LONDON (Reuters) – Britain’s economic bounce-back after coronavirus lockdowns is being hampered by problems in supply chains, a jump in inflation and the risk of a rise in unemployment, complicating the task for policymakers of steering the recovery.

Former Bank of England chief economist Andy Haldane says Britain is in a VILE era of volatile inflation, low expansion.

Financial markets now think the BoE is all but certain to raise interest rates by February but some economists, worried by signs of a flagging recovery, aren’t so sure.

Below are some of the gauges of Britain’s economy that are likely to be on the minds of economic policymakers.


Britain’s inflation rate hit 3.2% in August, its highest in almost a decade. Some one-off factors accounted for the record jump from July but the BoE thinks inflation is heading above 4%, more than double its 2% target.

The BoE is watching for any signs that consumers are losing confidence that inflation will be contained in the longer run.

Public expectations for inflation in the year ahead rose sharply in September, according to a Citi/YouGov survey which may have weighed on the minds of BoE rate-setters. They said last month that the case for raising rates was strengthening.

(GRAPHIC-UK inflation on track to hit double BoE’s 2% target:

(GRAPHIC-UK public inflation expectations lurch higher: Citi/YouGov:


While Britain’s economy grew rapidly earlier this year as it reopened from a third COVID-19 lockdown, the latest readings show this momentum has largely dissipated. Economic growth slowed to a crawl in July, according to official data, and surveys of businesses and consumers suggest sluggish growth persisted into the second half of the year – even before the most severe supply chain problems seen in recent weeks.

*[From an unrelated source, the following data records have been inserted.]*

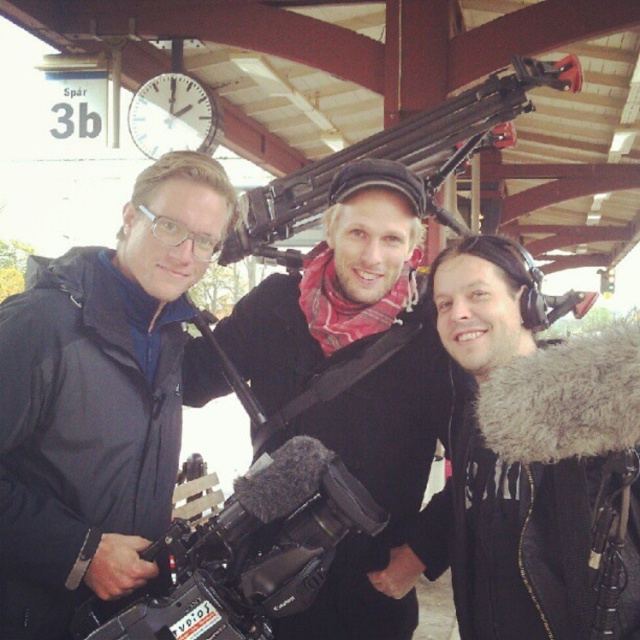
Is black matte camera at center thinner than black matte video camera at center?

No.

Between point (342, 442) and point (253, 570), which one is positioned behind?

Point (342, 442)

This screenshot has width=640, height=640. Find the location of `black matte camera at center`. black matte camera at center is located at coordinates (353, 378).

Does black matte jacket at left lie in front of matte black machine gun at center?

Yes.

Which is in front, point (93, 458) or point (244, 230)?

Positioned in front is point (93, 458).

Locate an element on the screen. The height and width of the screenshot is (640, 640). black matte jacket at left is located at coordinates (99, 397).

Does black matte jacket at left come in front of black matte video camera at center?

No.

Does point (20, 362) come closer to viewer compared to point (260, 541)?

Yes, it is.

Find the location of a particular element. black matte jacket at left is located at coordinates (99, 397).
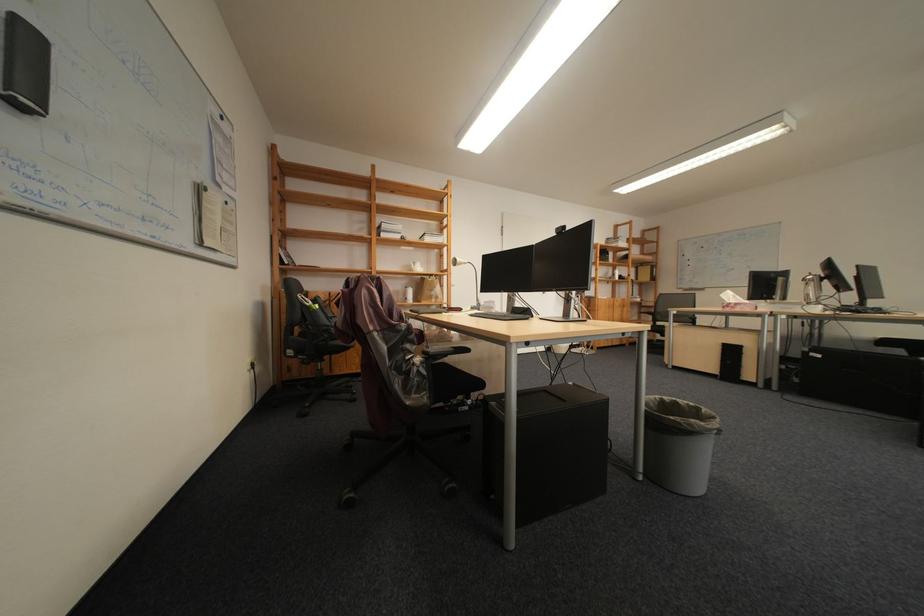
Which object does [407,294] point to?

This point indicates the white ceramic cup.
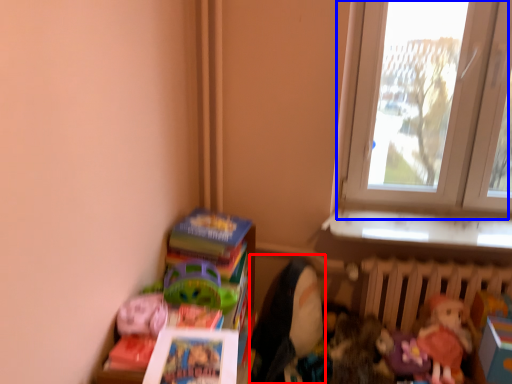
Question: Which object is closer to the camera taking this photo, doll (highlighted by a red box) or window (highlighted by a blue box)?

Choices:
 (A) doll
 (B) window

Answer: (A)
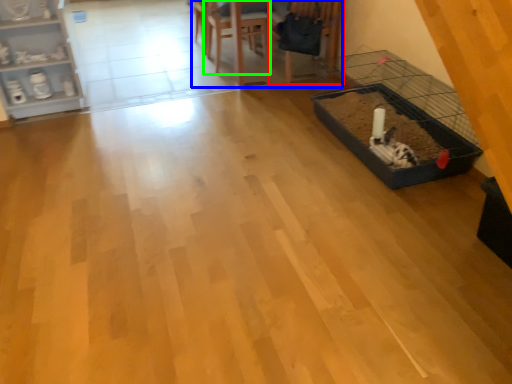
Question: Estimate the real-world distances between objects in this image. Which object is farther from armchair (highlighted by a red box), table (highlighted by a blue box) or armchair (highlighted by a green box)?

Choices:
 (A) table
 (B) armchair

Answer: (B)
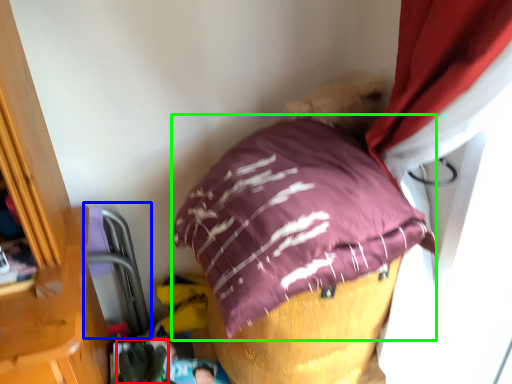
Question: Which object is the closest to the clothing (highlighted by a red box)? Choose among these: bean bag chair (highlighted by a blue box) or pillow (highlighted by a green box).

Choices:
 (A) bean bag chair
 (B) pillow

Answer: (A)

(GRAPHIC-UK economy loses steam as shortages bite:


There has been no let-up in the supply chain and staffing problems for British manufacturers dealing with hefty delays from suppliers, according to the latest IHS Markit/CIPS survey of businesses.

That was even before panic-buying at petrol stations, caused by a shortage of tanker drivers, led in late September to the biggest week-on-week drop in car traffic since early June – another unpromising sign for the economy.

The shortage of workers, something seen in other economies around the world, has worsened since Britain decided to leave the European Union and end free movement of workers from the bloc. But Prime Minister Boris Johnson denied on Tuesday Britain was in crisis and said its “natural ability to sort out its logistics and supply chains is very strong.”

(GRAPHIC-Going off-road: panic buying keeps some motorists at home:


The supply chain disruption and rising inflation prompted a hefty hit last month to the GfK gauge of consumer confidence – historically a good indicator of household spending.

Households are also facing cuts to state benefits and tax increases for working people.

BoE data published last week suggested consumers are once again leaning more towards saving than spending.

(GRAPHIC-Consumer spending recovers – but tougher times ahead?:


Britain’s unemployment rate has fallen in six of the last seven monthly reports, helped by the economic recovery and the government’s jobs-protecting furlough programme.

That scheme ended at the end of September and the BoE is keeping an eye on whether unemployment is about to rise again.


Wages have been rising fast although the official measure of earnings growth has been boosted by statistical distortions caused by the pandemic. Still, inflation has started to bite into earnings: the official real-terms measure of total wage growth has declined for three months running.